Back to hubris. Stories of the hard-to-solve bugs are usually intesting. They're like detective novels. But this one reads more like a tragedy of errors. They can't debug something for 10 years. Yet hubris tells them that this is a _fine_ pace to debug at, even with leigons of programmers.

Developers, working on projects with like-minded developers, are seldom made aware of the limitations of their tools or methods. A Perl programmer is confronted daily by PHP programmers ("PHP is easy! I bought this book and now I make more money than you!"), Python programmers ("You should be fired for writing code like that"), and a host of others, including Java programmers ("our specifications are of the formal variety! Want to see the UML?"), C# programmers ("C# is now the preferred language - didn't you hear?"), and so on.

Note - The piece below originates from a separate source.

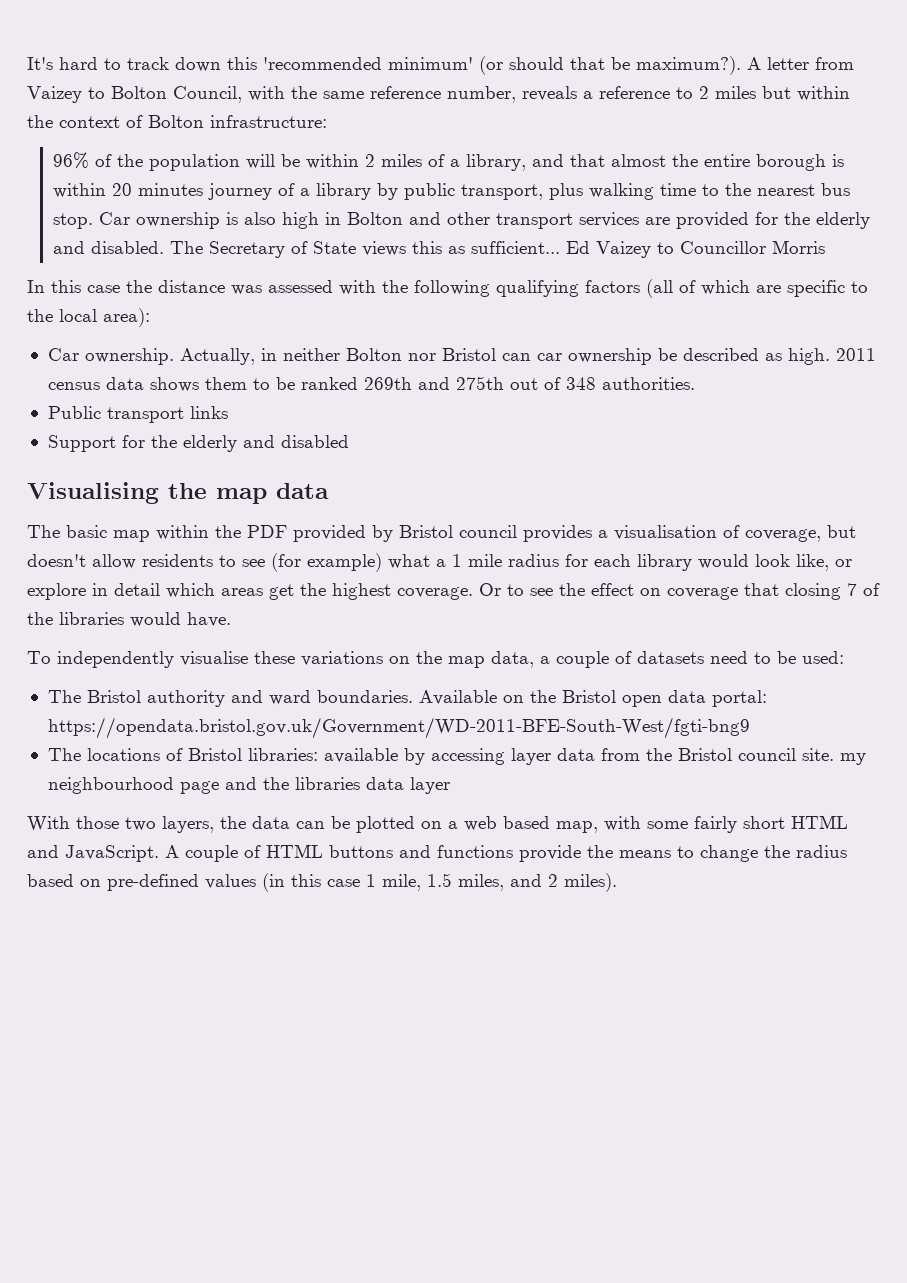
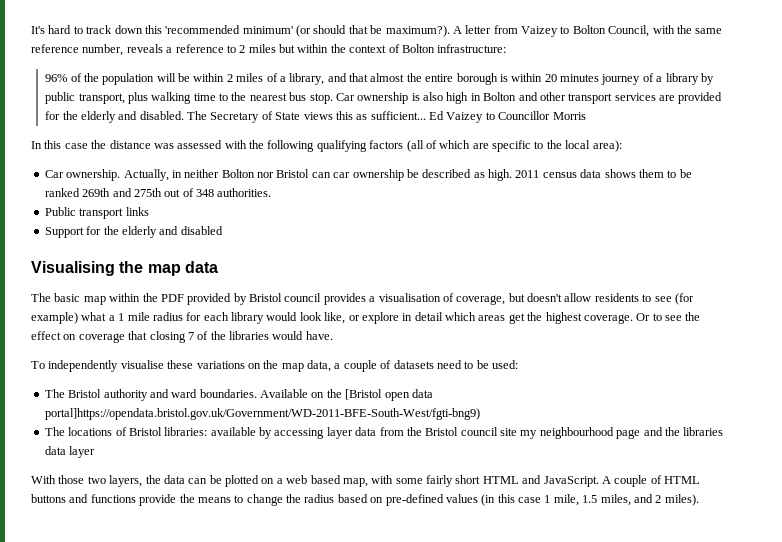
[561,690,616,703] Bristol -> [345,389,383,400] [Bristol
[711,690,767,707] [47,717,750,739] portal: https://opendata.bristol.gov.uk/Government/WD-2011-BFE-South-West/fgti-bng9 -> [44,408,480,420] portal]https://opendata.bristol.gov.uk/Government/WD-2011-BFE-South-West/fgti-bng9)
[801,748,834,761] site. -> [500,428,517,436] site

Java programs are seldom one-man efforts. Java programs are almost always the result of teams with year or two development timelines. Working with a mainstream language, your nads aren't held to the fire. Whether or not it makes you dumb, it sets you up to fall at the hand of your own pride.

(If I were really a Perl programmer, I'd have been able to make that point in 1/10th of the characters).

((Sorry to bother you all with this, but community and software qualtiy has been on my mind a lot lately - I see things go wrong, as with Microsoft, and I want to know how to it happened so I can avoid it for myself and the projects I love)).